Written task 1:
Answer these questions from the passage on the Aspic and Wipo venture:
(a) How many technology companies belong to Aspic?
(b) Who is the chairman of Aspic?
(c) Besides guidelines, what have Wipo and Aspic agreed to develop?

The organisation will be a joint effort between the ASP industry consortium (Aspic) - an international advocacy group of almost 500 technology companies - and the World Intellectual Property Organization (Wipo). The two groups will work together to establish a set of guidelines to help ASP companies and their clients avoid courtroom confrontations.
According to Traver Gruen-Kennedy, chairman of Aspic, ASPs are bringing technology from the desktop age to the network age, but said that global interaction brings obvious problems.
"With the ASP model a client can be in one country, a service provider in another, and there could be a roaming mobile user. Managing contracts across those borders is imperative," he told silicon.com.
He said the venture will create a level playing field for small and medium-sized users. Gruen-Kennedy said the guidelines - which have yet to be finalised - and the mediation service, will afford smaller users the same advantages as large corporations.
Although the service is still in its infancy and has not yet been called upon to mediate a case, Gruen-Kennedy claimed it is an area with huge potential for disputes.
"For example, take a company which outsources its email service. What happens if the email publisher leaks the email content onto the Web. Not only do a company's competitors know what they're doing, the company has lost trust in their client and harm is done," he said
Wipo and Aspic have also agreed to develop an international contract language for the delivery of ASP services.

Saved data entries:

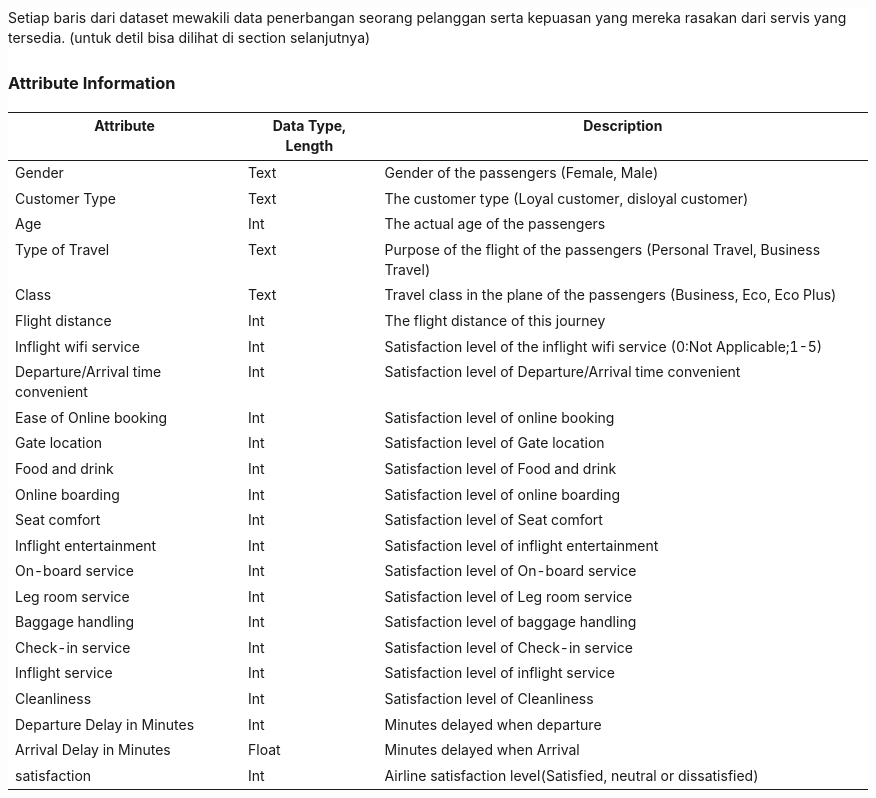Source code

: Setiap baris dari dataset mewakili data penerbangan seorang pelanggan serta kepuasan yang mereka rasakan dari servis yang tersedia. (untuk detil bisa dilihat di section selanjutnya)

### Attribute Information

| Attribute | Data Type, Length | Description |
| --- | --- | --- |
| Gender | Text | Gender of the passengers (Female, Male) |
| Customer Type | Text | The customer type (Loyal customer, disloyal customer) |
| Age | Int | The actual age of the passengers |
| Type of Travel | Text | Purpose of the flight of the passengers (Personal Travel, Business Travel) |
| Class | Text | Travel class in the plane of the passengers (Business, Eco, Eco Plus) |
| Flight distance | Int |The flight distance of this journey |
| Inflight wifi service | Int | Satisfaction level of the inflight wifi service (0:Not Applicable;1-5) |
| Departure/Arrival time convenient | Int | Satisfaction level of Departure/Arrival time convenient |
| Ease of Online booking | Int | Satisfaction level of online booking |
| Gate location | Int | Satisfaction level of Gate location |
| Food and drink | Int | Satisfaction level of Food and drink |
| Online boarding | Int | Satisfaction level of online boarding |
| Seat comfort | Int | Satisfaction level of Seat comfort |
| Inflight entertainment | Int | Satisfaction level of inflight entertainment |
| On-board service | Int | Satisfaction level of On-board service |
| Leg room service | Int | Satisfaction level of Leg room service |
| Baggage handling | Int | Satisfaction level of baggage handling |
| Check-in service | Int | Satisfaction level of Check-in service |
| Inflight service | Int | Satisfaction level of inflight service |
| Cleanliness | Int | Satisfaction level of Cleanliness |
| Departure Delay in Minutes | Int | Minutes delayed when departure |
| Arrival Delay in Minutes | Float | Minutes delayed when Arrival |
| satisfaction | Int | Airline satisfaction level(Satisfied, neutral or dissatisfied) |
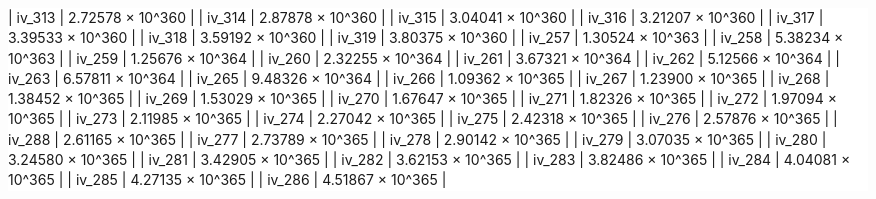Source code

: | iv_313 | 2.72578 × 10^360 |
| iv_314 | 2.87878 × 10^360 |
| iv_315 | 3.04041 × 10^360 |
| iv_316 | 3.21207 × 10^360 |
| iv_317 | 3.39533 × 10^360 |
| iv_318 | 3.59192 × 10^360 |
| iv_319 | 3.80375 × 10^360 |
| iv_257 | 1.30524 × 10^363 |
| iv_258 | 5.38234 × 10^363 |
| iv_259 | 1.25676 × 10^364 |
| iv_260 | 2.32255 × 10^364 |
| iv_261 | 3.67321 × 10^364 |
| iv_262 | 5.12566 × 10^364 |
| iv_263 | 6.57811 × 10^364 |
| iv_265 | 9.48326 × 10^364 |
| iv_266 | 1.09362 × 10^365 |
| iv_267 | 1.23900 × 10^365 |
| iv_268 | 1.38452 × 10^365 |
| iv_269 | 1.53029 × 10^365 |
| iv_270 | 1.67647 × 10^365 |
| iv_271 | 1.82326 × 10^365 |
| iv_272 | 1.97094 × 10^365 |
| iv_273 | 2.11985 × 10^365 |
| iv_274 | 2.27042 × 10^365 |
| iv_275 | 2.42318 × 10^365 |
| iv_276 | 2.57876 × 10^365 |
| iv_288 | 2.61165 × 10^365 |
| iv_277 | 2.73789 × 10^365 |
| iv_278 | 2.90142 × 10^365 |
| iv_279 | 3.07035 × 10^365 |
| iv_280 | 3.24580 × 10^365 |
| iv_281 | 3.42905 × 10^365 |
| iv_282 | 3.62153 × 10^365 |
| iv_283 | 3.82486 × 10^365 |
| iv_284 | 4.04081 × 10^365 |
| iv_285 | 4.27135 × 10^365 |
| iv_286 | 4.51867 × 10^365 |
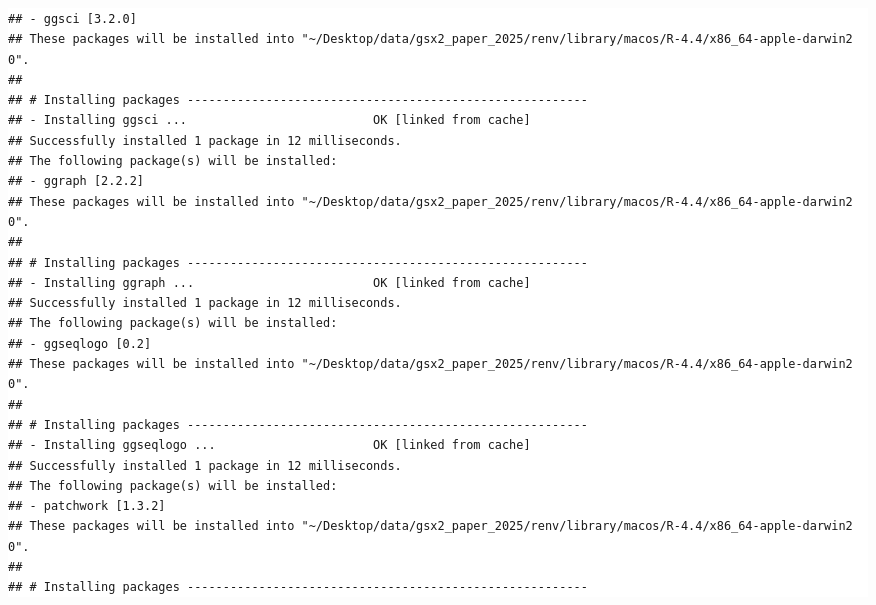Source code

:     ## - ggsci [3.2.0]
    ## These packages will be installed into "~/Desktop/data/gsx2_paper_2025/renv/library/macos/R-4.4/x86_64-apple-darwin20".
    ## 
    ## # Installing packages --------------------------------------------------------
    ## - Installing ggsci ...                          OK [linked from cache]
    ## Successfully installed 1 package in 12 milliseconds.
    ## The following package(s) will be installed:
    ## - ggraph [2.2.2]
    ## These packages will be installed into "~/Desktop/data/gsx2_paper_2025/renv/library/macos/R-4.4/x86_64-apple-darwin20".
    ## 
    ## # Installing packages --------------------------------------------------------
    ## - Installing ggraph ...                         OK [linked from cache]
    ## Successfully installed 1 package in 12 milliseconds.
    ## The following package(s) will be installed:
    ## - ggseqlogo [0.2]
    ## These packages will be installed into "~/Desktop/data/gsx2_paper_2025/renv/library/macos/R-4.4/x86_64-apple-darwin20".
    ## 
    ## # Installing packages --------------------------------------------------------
    ## - Installing ggseqlogo ...                      OK [linked from cache]
    ## Successfully installed 1 package in 12 milliseconds.
    ## The following package(s) will be installed:
    ## - patchwork [1.3.2]
    ## These packages will be installed into "~/Desktop/data/gsx2_paper_2025/renv/library/macos/R-4.4/x86_64-apple-darwin20".
    ## 
    ## # Installing packages --------------------------------------------------------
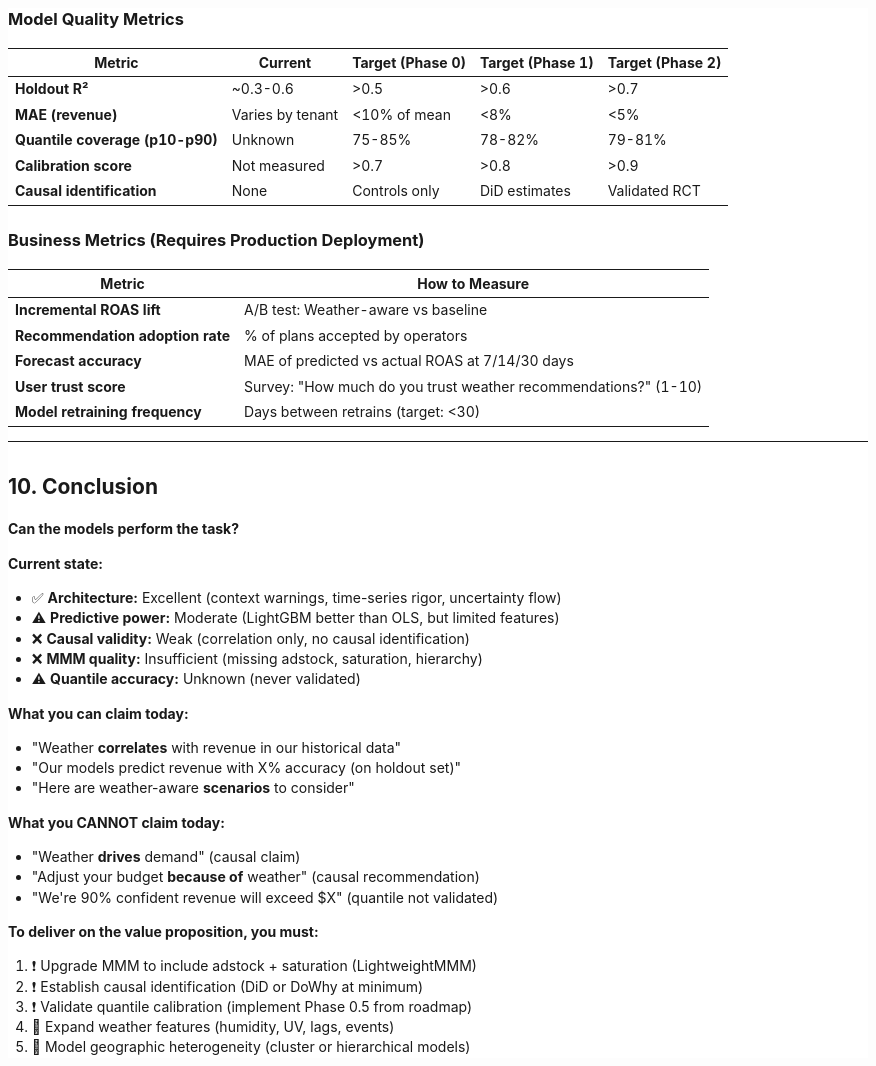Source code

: ### Model Quality Metrics

| Metric | Current | Target (Phase 0) | Target (Phase 1) | Target (Phase 2) |
|--------|---------|------------------|------------------|------------------|
| **Holdout R²** | ~0.3-0.6 | >0.5 | >0.6 | >0.7 |
| **MAE (revenue)** | Varies by tenant | <10% of mean | <8% | <5% |
| **Quantile coverage (p10-p90)** | Unknown | 75-85% | 78-82% | 79-81% |
| **Calibration score** | Not measured | >0.7 | >0.8 | >0.9 |
| **Causal identification** | None | Controls only | DiD estimates | Validated RCT |

### Business Metrics (Requires Production Deployment)

| Metric | How to Measure |
|--------|----------------|
| **Incremental ROAS lift** | A/B test: Weather-aware vs baseline |
| **Recommendation adoption rate** | % of plans accepted by operators |
| **Forecast accuracy** | MAE of predicted vs actual ROAS at 7/14/30 days |
| **User trust score** | Survey: "How much do you trust weather recommendations?" (1-10) |
| **Model retraining frequency** | Days between retrains (target: <30) |

---

## 10. Conclusion

**Can the models perform the task?**

**Current state:**
- ✅ **Architecture:** Excellent (context warnings, time-series rigor, uncertainty flow)
- ⚠️ **Predictive power:** Moderate (LightGBM better than OLS, but limited features)
- ❌ **Causal validity:** Weak (correlation only, no causal identification)
- ❌ **MMM quality:** Insufficient (missing adstock, saturation, hierarchy)
- ⚠️ **Quantile accuracy:** Unknown (never validated)

**What you can claim today:**
- "Weather **correlates** with revenue in our historical data"
- "Our models predict revenue with X% accuracy (on holdout set)"
- "Here are weather-aware **scenarios** to consider"

**What you CANNOT claim today:**
- "Weather **drives** demand" (causal claim)
- "Adjust your budget **because of** weather" (causal recommendation)
- "We're 90% confident revenue will exceed $X" (quantile not validated)

**To deliver on the value proposition, you must:**
1. ❗ Upgrade MMM to include adstock + saturation (LightweightMMM)
2. ❗ Establish causal identification (DiD or DoWhy at minimum)
3. ❗ Validate quantile calibration (implement Phase 0.5 from roadmap)
4. 🔄 Expand weather features (humidity, UV, lags, events)
5. 🔄 Model geographic heterogeneity (cluster or hierarchical models)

Written task 2: Format as a numbered list the part of the saved data entries that opens with their first line and closes with the line containing "### Attribute Information". Skip blank lines and leave the pictures out.

Reply 1:
(a) Almost 500.
(b) Traver Gruen-Kennedy.
(c) An international contract language for the delivery of ASP services.

Reply 2:
1. Source code
2. : Setiap baris dari dataset mewakili data penerbangan seorang pelanggan serta kepuasan yang mereka rasakan dari servis yang tersedia. (untuk detil bisa dilihat di section selanjutnya)
3. ### Attribute Information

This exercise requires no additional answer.